The health department based the supply choices using recommendations from the Centers for Disease Control and Prevention (CDC) and other medical sites for COVID-19 care kits.

“We will be ordering enough supplies to distribute over 300 kits to vulnerable populations in Princeton,” they said. “The health department has been working through drafts of this PPE for the past few weeks. With the now approved resolution, the health department expects the materials to be ordered by the end of this week [April 8].”

Once the department receives the material materials purchased, the kits would be assembled and ready for distribution shortly thereafter.

“With the change in the current pandemic climate, there has been an emphasis on the need for free PPE for populations disproportionately impacted by COVID-19. As federal funding has changed, there is no longer the same funding for local municipalities available to cover pandemic related costs,” Krol, Grosser and Venema said in the statement.

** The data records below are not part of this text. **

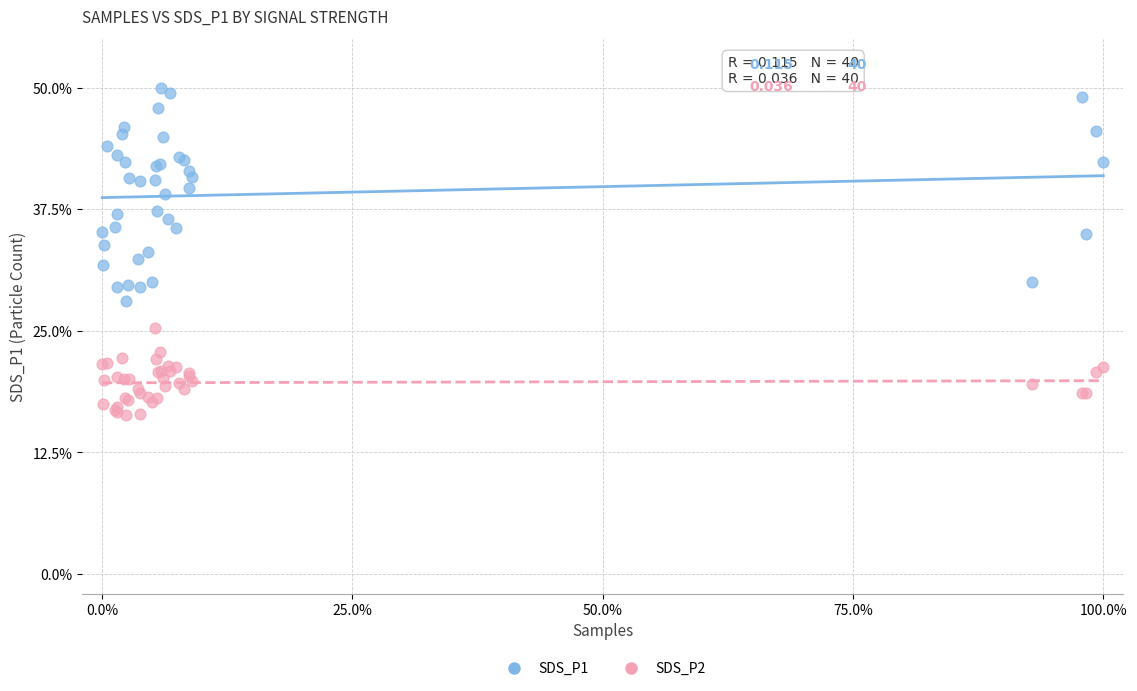

Which series has the widest spread of Y values?

SDS_P1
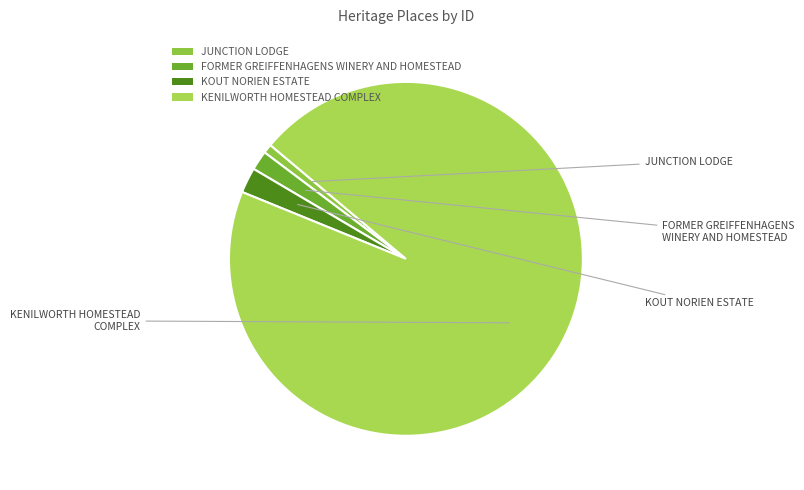

Rank the categories by value from lowest to highest.

JUNCTION LODGE, FORMER GREIFFENHAGENS WINERY AND HOMESTEAD, KOUT NORIEN ESTATE, KENILWORTH HOMESTEAD COMPLEX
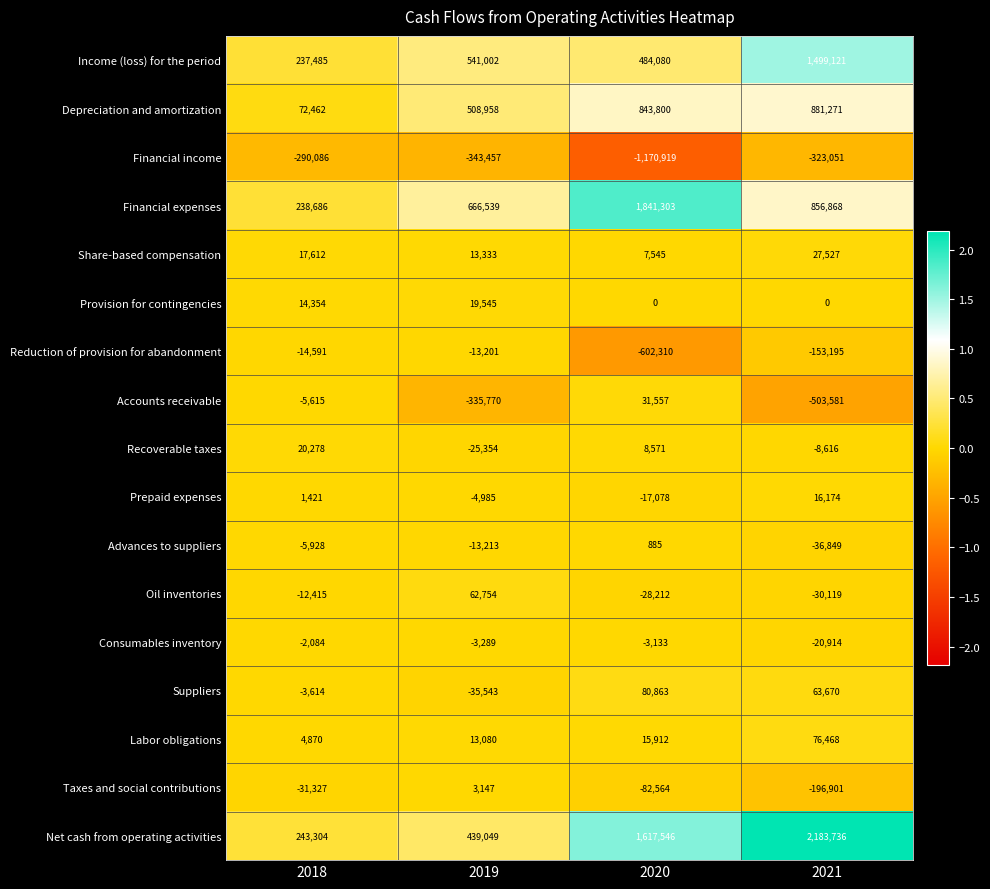

How many distinct data groups are displayed?

17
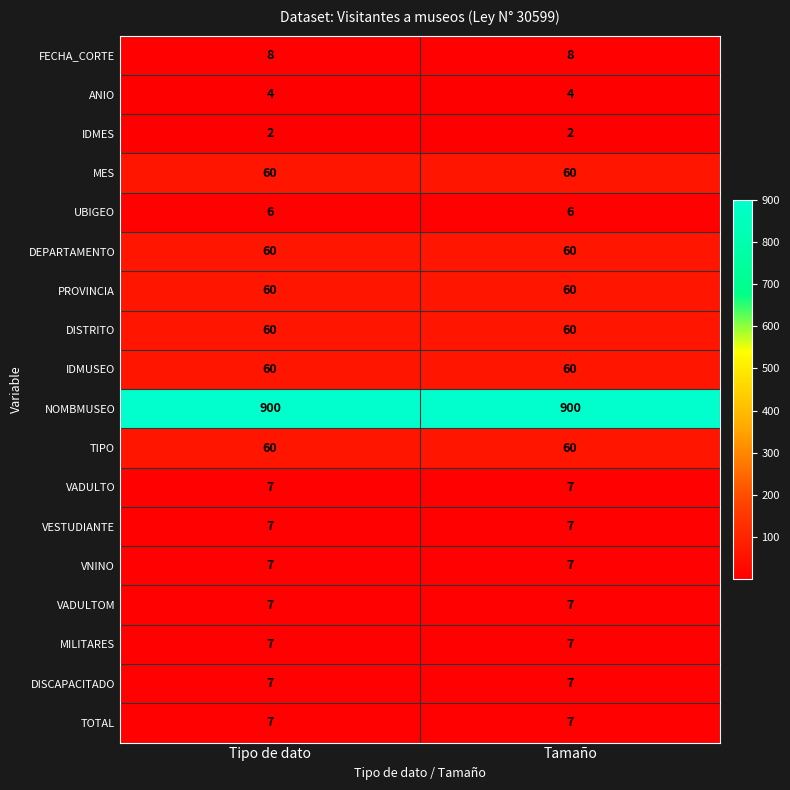

What is the total value across all series at Tamaño?

1329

In March, the Biden Administration had urged Congress to pass $22.5 billion in immediate emergency funding and warned that if the funding was not approved the federal government would not be able to sustain its testing capacity.

Krol, Grosser and Venema stressed that COVID-19 case waves have shown the demand for free PPE and testing for all populations, but especially under and uninsured residents.

“To offset this, the health department will be purchasing various PPE with CDBG funding, to increase access for these populations,” they said.

According to the Princeton Health Department, COVID-19 cases had doubled in the past seven days. The department indicates that increase is due to the BA.2 subvariant of Omicron. There were 53 positive cases of COVID-19 in the prior seven days as of April 4 and 80 confirmed cases in the last two weeks.